(Yicai Global) July 26 -- Property hunters from China have been the biggest foreign buyers of US homes for four consecutive years, followed by Canada, the UK, Mexico and India.
“I feel that I am always handling clients. I work every day and have only a few days off. The number of potential home buyers is particularly high during Chinese holidays,” Zou Zijie, a real estate agent at Berkshire Hathaway Home Services, who emigrated to the US 25 years ago, told Yicai Global.
Zou mainly serves white collar workers in the high-tech industry in Seattle in the west coast of the US as well as new Chinese immigrants. Over 80 percent of her clients are Chinese, she says. Zou, who has ranked first by monthly sales several times, is among the top 1 percent of US real estate agents in her company.
Between April 2016 and March 2017, Chinese buyers purchased USD31.7 billion worth of residential property, up 16 percent from USD27.3 billion a year ago, according to an annual report on US residential purchases by international buyers released by the National Association of Realtors. Chinese buyers also purchased the most housing units, whose number exceeded 40,000.
Nearly 70 percent of these buyers made all-cash purchases. According to the report, 65 percent of Chinese home buyers made all-cash purchases, compared to only 18 percent of Indian purchasers, and only 26 percent applied for a US loan.
Jia Qiao (a pseudonym), who got his green card just a year ago, has paid in full for a USD300,000 house near New York City.
He had to pay in full, Jia told Yicai Global. He hoped to get a loan but failed. He can’t apply for a bank loan with normal interest rates since he worked in China and has no income or tax record in the US.
“It is very difficult for Chinese buyers to apply for a home loan,” Wu Guanghui, director of international property website Juwai.com’s China operation and a licensed US realtor, told Yicai Global. “Very few banks offer such services. Some leading US banks no longer extend loans to international home buyers as the country seeks to control foreign home purchases and prevent such purchases from pushing up local prices.”

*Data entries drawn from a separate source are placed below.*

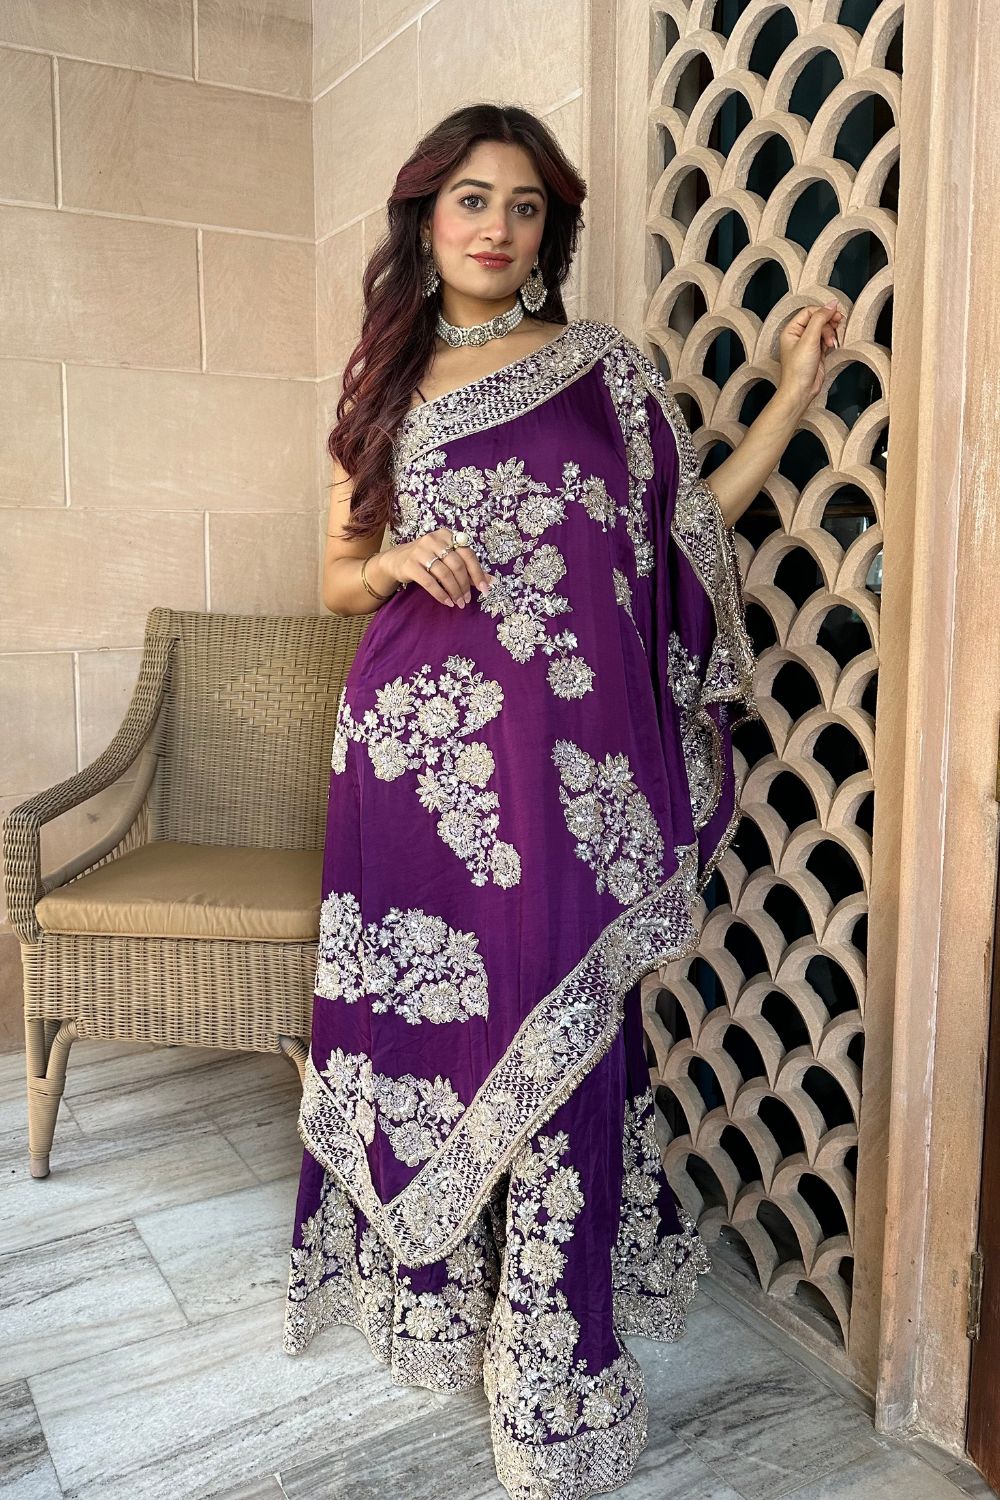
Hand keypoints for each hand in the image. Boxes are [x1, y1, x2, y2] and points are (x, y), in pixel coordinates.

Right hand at [383, 527, 493, 608]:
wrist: (396, 560)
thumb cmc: (427, 560)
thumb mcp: (447, 559)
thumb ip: (468, 568)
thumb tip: (492, 581)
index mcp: (447, 535)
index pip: (468, 554)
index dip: (478, 573)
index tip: (485, 589)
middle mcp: (433, 539)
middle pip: (457, 565)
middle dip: (465, 585)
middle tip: (467, 600)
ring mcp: (420, 551)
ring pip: (444, 574)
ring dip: (454, 591)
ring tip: (458, 603)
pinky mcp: (410, 564)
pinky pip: (429, 582)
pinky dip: (440, 594)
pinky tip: (447, 602)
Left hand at [776, 298, 843, 414]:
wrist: (801, 390)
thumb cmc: (798, 369)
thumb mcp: (809, 339)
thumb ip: (820, 319)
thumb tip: (830, 305)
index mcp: (791, 330)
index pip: (809, 312)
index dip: (823, 311)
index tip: (835, 313)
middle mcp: (798, 336)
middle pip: (818, 319)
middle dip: (828, 323)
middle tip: (837, 324)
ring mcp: (808, 344)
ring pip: (824, 329)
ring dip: (830, 333)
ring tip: (831, 342)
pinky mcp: (816, 352)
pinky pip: (826, 339)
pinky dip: (831, 341)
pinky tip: (832, 346)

Chinese buyers use various means to raise money for full payment, insiders told Yicai Global. Some sell bitcoins to acquire US dollar outside China, while others find a US client willing to buy their collected diamonds via social media platforms to obtain greenbacks without having to exchange the yuan for the dollar and make an overseas remittance.
Aside from these examples, a Chinese home buyer said he and his family members have used the annual quota of USD50,000 in foreign currency to buy US dollars for years and directly wire the money from their domestic HSBC bank accounts to HSBC US accounts.
Some 39 percent of Chinese buyers buy their first US homes for self-use, another 39 percent buy houses for holiday and investment purposes, and some 8 percent purchase US properties because they have children going to a school over there, the report said. The percentage of Chinese buyers who buy US homes for self-use as immigrants is well below that of Indian (76 percent) and Mexican (56 percent) buyers.
Besides policy reasons, this also means Chinese people have begun to buy properties for investment purposes, Wu told Yicai Global. Chinese buyers used to purchase homes priced between USD500,000 and USD1 million in locations such as California and New York where there are a large number of Chinese residents for self-use. But more recently, they have started seeing investment opportunities in places where home prices are low such as Texas and Florida where an average house costs only USD200,000 to USD300,000.